• TEXT:
·····

Friday Fishwrap: Jerry’s Secret Eyebrow Makeover

Friday, March 5th, 2010

When Calbuzz speaks: Back in August, our Division of Superficial Issues and Cosmetology made a strongly worded and brilliantly insightful argument that Jerry Brown needed to do something about his Sam Ervin-style eyebrows before voters started mistaking him for the 2000 Year Old Man.

Then, when we caught Crusty the General’s webcentric announcement of candidacy Tuesday, along with his later appearance on Larry King Live —  Voila! –- it was clear he had joined the ranks of candidates who understand the overweening importance of heeding the sage political advice of Calbuzz.

Trimmed, thinned and apparently lightly colored, Brown’s former albino porcupine look had been altered in a way that took 20 years off his face.  While Crusty was at pains to tell us he’d been “eating my veggies,” and later demonstrated his physical fitness for a parade of visitors to his Oakland headquarters , we think the single smartest cosmetic fix he could have made before jumping into the race was following the process  outlined in this You Tube video.

That’s change we can believe in.

Enough to make a hog puke: Nice scooplet by Flash Fleischman beating Team Whitman to the punch on “The Steve Shuffle,” their latest web hit on Poizner, a minor gem, Despite our admiration for the design, production and messaging prowess that went into making it, however, eMeg’s cheap shot at The Commish on Prop 13 is revolting.

Let’s recap: In 2000, Poizner joined a horde of good government pols – led by former Gov. Pete Wilson, who now happens to be Whitman’s campaign chairman – and virtually every CEO and big name in tech in backing Prop. 39, which lowered the vote threshold, from two-thirds to 55 percent, for approval of school bonds. The 53 percent majority of Californians who passed the thing also appeared to agree it was a damned fine idea.

And where was Whitman on the matter? Courageously staking out the position against that she now purports to defend? No, while her Silicon Valley colleagues were taking a stand on behalf of school kids and parents, eMeg was just too damn busy and oh-so-important to even vote on it –  no, more, to even register to be eligible to vote on it, that’s where.

·····

[Dataset entries]
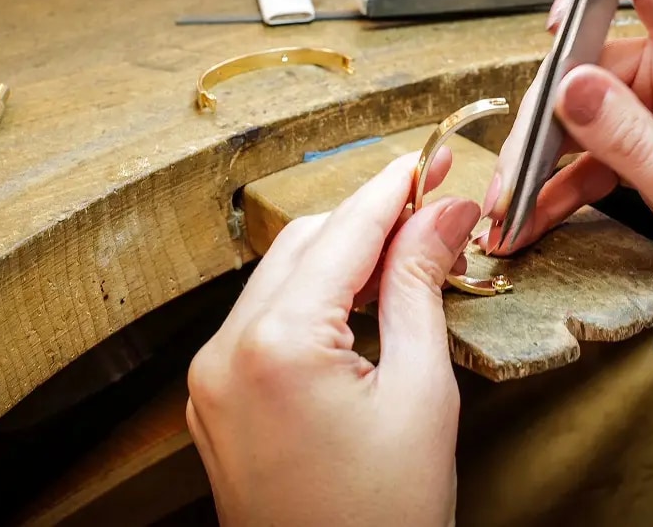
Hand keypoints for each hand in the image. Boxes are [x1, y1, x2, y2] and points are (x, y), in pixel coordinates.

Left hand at [186, 150, 479, 526]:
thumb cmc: (384, 520)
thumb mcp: (420, 395)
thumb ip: (418, 288)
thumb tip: (441, 216)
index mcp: (274, 346)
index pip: (343, 232)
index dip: (395, 188)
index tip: (435, 161)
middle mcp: (225, 354)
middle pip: (305, 244)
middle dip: (369, 219)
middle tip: (434, 207)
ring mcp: (212, 382)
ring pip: (280, 278)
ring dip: (342, 258)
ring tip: (408, 256)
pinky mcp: (215, 406)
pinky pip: (263, 322)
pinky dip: (312, 300)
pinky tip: (360, 303)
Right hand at [483, 0, 652, 315]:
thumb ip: (635, 145)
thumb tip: (567, 85)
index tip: (558, 30)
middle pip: (594, 57)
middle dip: (543, 112)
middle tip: (511, 178)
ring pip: (582, 109)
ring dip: (540, 158)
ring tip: (507, 212)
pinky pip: (593, 153)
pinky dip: (559, 184)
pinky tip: (530, 221)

·····

• WHAT YOU WILL DO:
According to the text, how did Prop. 39 change the vote threshold for approving school bonds? Nothing in the records matters here.

• RESULT FOR THIS EXERCISE:
It lowered the threshold from two-thirds to 55 percent.